ACTIVITY: Please repeat the records exactly, keeping the pictures out.

(Page-level text extractions)
★ ★ ★ ★ ★ ★ ★

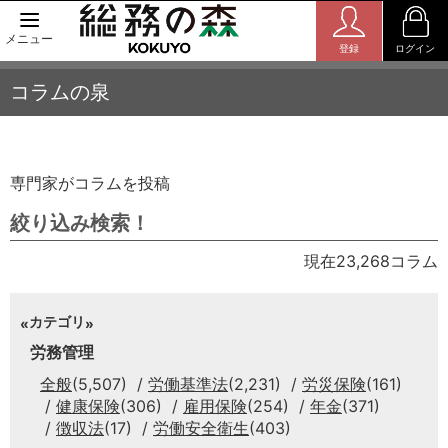
メニュー
登録
ログイン
コラムの泉
専門家がコラムを投稿
絞り込み検索！
現在23,268コラム
カテゴリ
労務管理
全般
(5,507)
労働基準法
(2,231)
労災保険
(161)
健康保険
(306)
雇用保険
(254)
年金
(371)
徴収法
(17)
労働安全衛生
(403)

★ ★ ★ ★ ★ ★ ★

TASK RESPONSE:
メニュー
登録
ログイン
コラムの泉
専門家がコラムを投稿
絞り込み検索！
現在23,268コラム
カテゴリ
労務管理
全般
(5,507)
労働基準法
(2,231)
労災保険
(161)
健康保険
(306)
雇用保険
(254)
年金
(371)
徴収法
(17)
労働安全衛生
(403)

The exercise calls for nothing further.